#### [To-do item]
Only a slice of the listing below is wanted. Retype the lines from the one containing "Baugrundstück | | | |" through the one containing "NRW 2018) / | | | |", exactly, both ends included.

#### [Records]

┄┄┄┄┄┄

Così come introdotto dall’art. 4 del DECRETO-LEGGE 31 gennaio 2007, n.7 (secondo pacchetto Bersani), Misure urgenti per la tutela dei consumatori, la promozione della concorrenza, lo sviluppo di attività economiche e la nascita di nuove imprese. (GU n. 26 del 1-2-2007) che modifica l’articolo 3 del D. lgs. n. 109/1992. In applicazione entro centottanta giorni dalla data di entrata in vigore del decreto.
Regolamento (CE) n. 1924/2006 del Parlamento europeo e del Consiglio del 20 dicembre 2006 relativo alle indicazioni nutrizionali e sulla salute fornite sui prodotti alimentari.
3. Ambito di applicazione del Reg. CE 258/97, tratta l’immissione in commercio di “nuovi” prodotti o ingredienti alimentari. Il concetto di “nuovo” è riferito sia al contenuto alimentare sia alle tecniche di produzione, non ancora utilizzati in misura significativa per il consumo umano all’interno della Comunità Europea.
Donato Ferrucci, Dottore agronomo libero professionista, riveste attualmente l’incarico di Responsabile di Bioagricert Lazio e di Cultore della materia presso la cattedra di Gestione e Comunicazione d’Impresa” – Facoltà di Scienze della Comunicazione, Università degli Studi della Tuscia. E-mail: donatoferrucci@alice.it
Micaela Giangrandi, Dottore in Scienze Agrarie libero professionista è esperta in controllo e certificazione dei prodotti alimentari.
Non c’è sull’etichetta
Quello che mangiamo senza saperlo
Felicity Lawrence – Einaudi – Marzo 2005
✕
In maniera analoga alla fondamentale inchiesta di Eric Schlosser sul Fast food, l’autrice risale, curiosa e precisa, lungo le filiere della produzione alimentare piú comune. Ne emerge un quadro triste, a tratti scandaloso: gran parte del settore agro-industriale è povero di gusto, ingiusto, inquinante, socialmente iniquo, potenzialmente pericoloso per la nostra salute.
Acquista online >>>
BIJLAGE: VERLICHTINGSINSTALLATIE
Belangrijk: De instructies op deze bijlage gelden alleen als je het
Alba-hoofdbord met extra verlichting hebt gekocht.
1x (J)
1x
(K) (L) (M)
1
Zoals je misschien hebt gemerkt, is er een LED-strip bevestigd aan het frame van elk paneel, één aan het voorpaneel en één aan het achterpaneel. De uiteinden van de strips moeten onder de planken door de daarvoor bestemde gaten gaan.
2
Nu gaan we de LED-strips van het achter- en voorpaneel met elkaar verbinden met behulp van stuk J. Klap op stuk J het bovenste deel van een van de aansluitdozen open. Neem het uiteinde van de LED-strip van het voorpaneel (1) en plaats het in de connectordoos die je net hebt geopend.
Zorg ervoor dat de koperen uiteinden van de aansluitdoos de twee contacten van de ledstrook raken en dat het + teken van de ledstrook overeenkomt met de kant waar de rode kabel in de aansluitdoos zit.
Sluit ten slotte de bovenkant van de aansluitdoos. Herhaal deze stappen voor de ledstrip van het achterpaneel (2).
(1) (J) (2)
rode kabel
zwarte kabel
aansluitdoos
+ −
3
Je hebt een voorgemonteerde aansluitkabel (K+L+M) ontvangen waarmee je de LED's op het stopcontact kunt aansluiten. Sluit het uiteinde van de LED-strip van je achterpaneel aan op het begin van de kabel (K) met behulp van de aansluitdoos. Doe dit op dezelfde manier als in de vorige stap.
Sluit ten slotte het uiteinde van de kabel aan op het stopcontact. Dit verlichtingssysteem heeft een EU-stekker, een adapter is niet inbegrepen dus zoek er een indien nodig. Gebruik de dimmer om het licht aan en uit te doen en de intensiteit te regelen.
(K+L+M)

┄┄┄┄┄┄

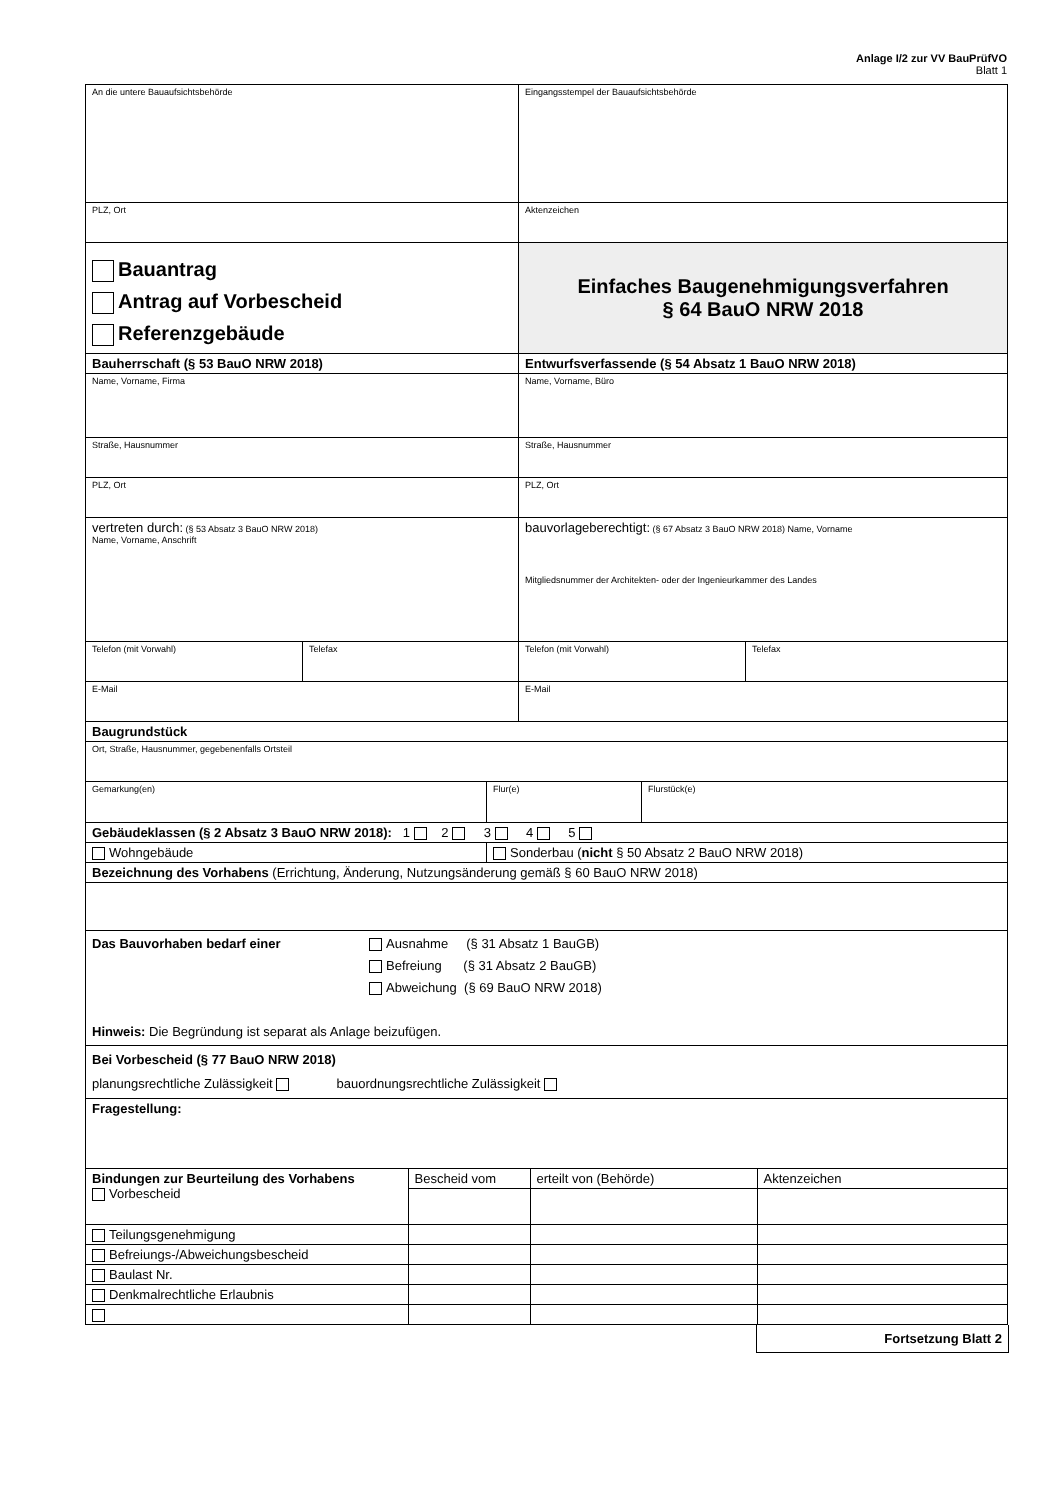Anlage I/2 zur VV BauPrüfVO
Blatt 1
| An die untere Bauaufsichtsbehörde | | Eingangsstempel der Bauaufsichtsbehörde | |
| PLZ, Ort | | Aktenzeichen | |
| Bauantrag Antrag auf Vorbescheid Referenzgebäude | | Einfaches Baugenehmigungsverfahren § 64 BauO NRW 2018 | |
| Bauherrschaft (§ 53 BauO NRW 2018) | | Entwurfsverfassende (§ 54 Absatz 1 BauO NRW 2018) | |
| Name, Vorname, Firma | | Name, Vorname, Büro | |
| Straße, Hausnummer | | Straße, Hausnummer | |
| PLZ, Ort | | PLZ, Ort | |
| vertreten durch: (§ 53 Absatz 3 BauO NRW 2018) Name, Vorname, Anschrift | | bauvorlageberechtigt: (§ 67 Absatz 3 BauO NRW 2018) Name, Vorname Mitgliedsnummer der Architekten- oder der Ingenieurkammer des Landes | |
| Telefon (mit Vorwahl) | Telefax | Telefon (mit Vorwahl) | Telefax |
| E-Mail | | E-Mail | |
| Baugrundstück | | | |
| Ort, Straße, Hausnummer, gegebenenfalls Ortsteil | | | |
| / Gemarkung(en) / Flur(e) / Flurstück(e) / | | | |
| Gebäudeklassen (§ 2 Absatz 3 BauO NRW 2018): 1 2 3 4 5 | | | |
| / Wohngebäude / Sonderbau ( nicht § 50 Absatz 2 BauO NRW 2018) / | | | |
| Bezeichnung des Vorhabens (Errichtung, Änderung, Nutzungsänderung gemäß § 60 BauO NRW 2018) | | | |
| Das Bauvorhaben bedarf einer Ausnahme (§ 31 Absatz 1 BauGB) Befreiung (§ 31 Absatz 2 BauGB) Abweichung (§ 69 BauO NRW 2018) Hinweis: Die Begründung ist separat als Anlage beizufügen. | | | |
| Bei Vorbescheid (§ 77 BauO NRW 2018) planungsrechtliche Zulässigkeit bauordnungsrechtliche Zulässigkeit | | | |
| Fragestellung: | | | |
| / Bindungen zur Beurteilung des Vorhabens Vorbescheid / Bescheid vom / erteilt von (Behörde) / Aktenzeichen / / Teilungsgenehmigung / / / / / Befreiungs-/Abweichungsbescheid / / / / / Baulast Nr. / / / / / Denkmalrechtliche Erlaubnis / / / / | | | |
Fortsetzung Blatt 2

┄┄┄┄┄┄

#### [Completed task]
| Baugrundstück | | | |
| Ort, Straße, Hausnummer, gegebenenfalls Ortsteil | | | |
| / Gemarkung(en) / Flur(e) / Flurstück(e) / | | | |
| Gebäudeklassen (§ 2 Absatz 3 BauO NRW 2018): 1 2 3 4 5 | | | |
| / Wohngebäude / Sonderbau ( nicht § 50 Absatz 2 BauO NRW 2018) / | | | |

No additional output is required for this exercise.